There is, currently, not a viable way of implementing Bioschemas in Drupal (or any other CMS for that matter), but the Schema.org Blueprints seems to get very close, and may allow for full Bioschemas compliance with just some minor changes.

Steps to reproduce

Try to create a content type that's defined on other schemas but not in schema.org, like Bioschemas.

Proposed resolution

Ideally, the plugin could just directly pull from the specifications just like it does for schema.org, and the user could just choose if they want to follow the Bioschemas specification on top of schemas.org.
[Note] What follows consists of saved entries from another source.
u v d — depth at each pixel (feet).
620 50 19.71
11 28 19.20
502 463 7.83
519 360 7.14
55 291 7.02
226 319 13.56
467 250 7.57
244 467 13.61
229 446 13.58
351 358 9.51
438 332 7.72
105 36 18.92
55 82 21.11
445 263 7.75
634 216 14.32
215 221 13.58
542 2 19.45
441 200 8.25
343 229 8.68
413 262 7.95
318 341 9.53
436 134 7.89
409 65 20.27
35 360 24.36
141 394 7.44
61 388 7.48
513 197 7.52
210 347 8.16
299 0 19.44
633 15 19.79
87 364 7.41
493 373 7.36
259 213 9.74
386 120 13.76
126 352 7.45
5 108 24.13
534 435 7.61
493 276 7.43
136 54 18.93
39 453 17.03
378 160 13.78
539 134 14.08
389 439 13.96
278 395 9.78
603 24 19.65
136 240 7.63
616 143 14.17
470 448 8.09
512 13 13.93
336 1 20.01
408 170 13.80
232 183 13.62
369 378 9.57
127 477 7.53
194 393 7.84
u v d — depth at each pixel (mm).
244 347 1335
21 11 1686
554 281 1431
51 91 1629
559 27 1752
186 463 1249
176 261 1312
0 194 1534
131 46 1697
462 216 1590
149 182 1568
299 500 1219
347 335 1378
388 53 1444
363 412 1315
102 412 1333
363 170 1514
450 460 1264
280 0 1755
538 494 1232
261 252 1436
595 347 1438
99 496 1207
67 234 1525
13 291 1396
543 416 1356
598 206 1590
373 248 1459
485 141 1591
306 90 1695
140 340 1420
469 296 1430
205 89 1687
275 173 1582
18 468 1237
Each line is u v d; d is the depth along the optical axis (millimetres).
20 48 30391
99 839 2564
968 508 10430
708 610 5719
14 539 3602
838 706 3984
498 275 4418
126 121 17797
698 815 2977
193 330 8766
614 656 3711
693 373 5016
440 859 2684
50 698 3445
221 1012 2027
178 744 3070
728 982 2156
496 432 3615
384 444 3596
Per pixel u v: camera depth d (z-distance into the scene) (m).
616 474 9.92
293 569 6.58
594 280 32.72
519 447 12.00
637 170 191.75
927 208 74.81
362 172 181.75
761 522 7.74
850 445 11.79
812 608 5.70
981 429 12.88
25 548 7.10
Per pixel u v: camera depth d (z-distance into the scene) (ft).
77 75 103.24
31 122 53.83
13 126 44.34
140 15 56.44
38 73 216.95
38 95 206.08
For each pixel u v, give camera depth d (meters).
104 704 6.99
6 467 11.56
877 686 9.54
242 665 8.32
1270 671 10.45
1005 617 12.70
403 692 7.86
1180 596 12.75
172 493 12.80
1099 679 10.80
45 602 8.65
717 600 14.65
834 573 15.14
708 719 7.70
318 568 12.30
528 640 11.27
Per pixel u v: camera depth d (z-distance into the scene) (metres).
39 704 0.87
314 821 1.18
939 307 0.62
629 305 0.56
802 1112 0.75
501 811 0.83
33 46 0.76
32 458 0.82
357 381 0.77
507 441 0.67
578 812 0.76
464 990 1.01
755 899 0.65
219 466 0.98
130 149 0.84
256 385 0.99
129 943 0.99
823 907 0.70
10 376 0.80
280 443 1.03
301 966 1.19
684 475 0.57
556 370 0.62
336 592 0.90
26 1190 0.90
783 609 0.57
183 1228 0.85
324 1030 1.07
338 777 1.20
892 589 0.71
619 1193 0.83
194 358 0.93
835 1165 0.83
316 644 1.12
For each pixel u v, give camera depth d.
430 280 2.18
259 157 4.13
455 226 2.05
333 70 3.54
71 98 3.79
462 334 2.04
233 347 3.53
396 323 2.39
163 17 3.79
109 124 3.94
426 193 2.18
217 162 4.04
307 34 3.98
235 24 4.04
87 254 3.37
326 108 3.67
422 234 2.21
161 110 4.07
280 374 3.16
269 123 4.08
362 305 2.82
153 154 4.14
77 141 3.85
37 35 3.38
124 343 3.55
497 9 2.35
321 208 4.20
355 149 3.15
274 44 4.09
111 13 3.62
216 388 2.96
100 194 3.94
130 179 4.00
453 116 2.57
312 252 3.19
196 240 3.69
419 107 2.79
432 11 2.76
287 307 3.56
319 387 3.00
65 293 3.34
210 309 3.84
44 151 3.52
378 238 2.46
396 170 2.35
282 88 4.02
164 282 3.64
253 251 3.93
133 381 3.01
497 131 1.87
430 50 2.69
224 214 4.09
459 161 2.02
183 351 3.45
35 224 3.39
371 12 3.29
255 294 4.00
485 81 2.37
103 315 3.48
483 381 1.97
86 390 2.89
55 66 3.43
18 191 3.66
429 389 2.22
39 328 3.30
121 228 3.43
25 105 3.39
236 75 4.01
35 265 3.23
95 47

I realise that may be a substantial amount of work, so here's some elements that would allow for full Bioschemas compliance for users willing to tinker with the configurations:

  • Allow for custom term definition, and for its introduction inside the schema.org hierarchy
  • Allow for custom field definition (I realise that has just been patched)
  • Allow for defining the
    dct:conformsTo

    property

    . (Technically, that can already be done using custom JSON-LD, but it doesn't appear to let me change the position, and a dedicated field would be more user-friendly)
  • Ability to connect to ontologies of controlled vocabulary like EDAM (just a nice to have)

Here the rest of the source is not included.